A few days later, Olsen's boss sent a summary of his investigative report to the OFR, records show. Again, regulators took no action.
Almeida kept his license for almost a year, long enough to scam more than $1 million from 12 other victims, including former boxer Calvin Washington.
He had been unable to work since he suffered a head injury in the ring in the 1980s, said Hillsborough Consumer Protection Agency investigator Robert Robillard.
Washington lived with his mother, Barbara Spann, in a modest Winter Haven house.
In October 2004, one of Almeida's salesmen showed up and said he represented a government program that helps disabled and elderly homeowners, Spann said.
He offered a refinancing deal that would reduce Washington's mortgage payments and provide nearly $26,000 cash for a new bathroom, new floors and handicap ramps for the front and back doors.
''My son said, 'Mommy, it's going to be a paradise,' '' Spann said.
The work never got done.
Almeida's crew removed burglar bars from some ground-floor windows and power-washed the house, prepping it for the appraisal photo required by the bank, court records show.
That was the last that Washington and Spann saw of them.
The $25,961 that was supposed to go to the renovations wound up in one of Almeida's bank accounts.
Another victim, Rita Gatlin of Bartow, agreed to a new mortgage that would generate $40,949 to pay for a new bedroom and bathroom. Her check also went into one of Almeida's accounts, with Gatlin's signature forged on the back, court records show.
The same day Gatlin's money was deposited, Sept. 20, 2004, Almeida wrote himself a check from the account for $2,000. Orson Benn, Almeida's contact at Argent Mortgage Co. in New York, which financed the loan, got a check for $3,000. It was one of many kickbacks Almeida sent Benn for approving questionable loan applications, court records show.
Benn is in the Polk County jail, awaiting trial on racketeering charges.
Almeida wrote at least one more check from that account, $12,000 to buy his fiancée a 1 ½-carat diamond engagement ring, court records show.
Gatlin, the borrower, got next to nothing. One day, some Almeida employees showed up and power-washed her house. She said she never saw them again.
POLICE STEP IN
In 2005, the Hillsborough County Consumer Protection Agency got three more disturbing complaints about Almeida.

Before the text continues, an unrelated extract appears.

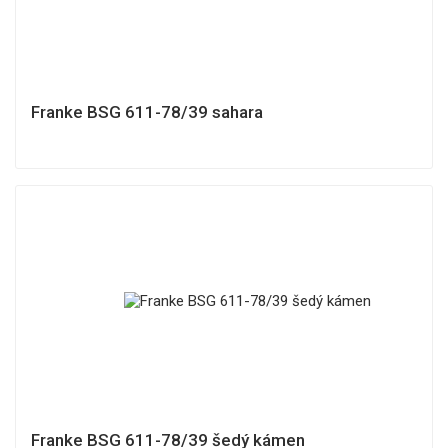
Franke BSG 611-78/39 sahara
Franke BSG 611-78/39 šedý kámen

Still frustrated by the OFR's lack of action, Hillsborough investigators reached out to the Office of the Statewide Prosecutor and the Florida Department of Law Enforcement, said the Hillsborough agency's chief investigator, Kevin Jackson. Their joint investigation led to a wide-ranging racketeering indictment and guilty pleas. Almeida confessed to fleecing 30 people for $2.8 million.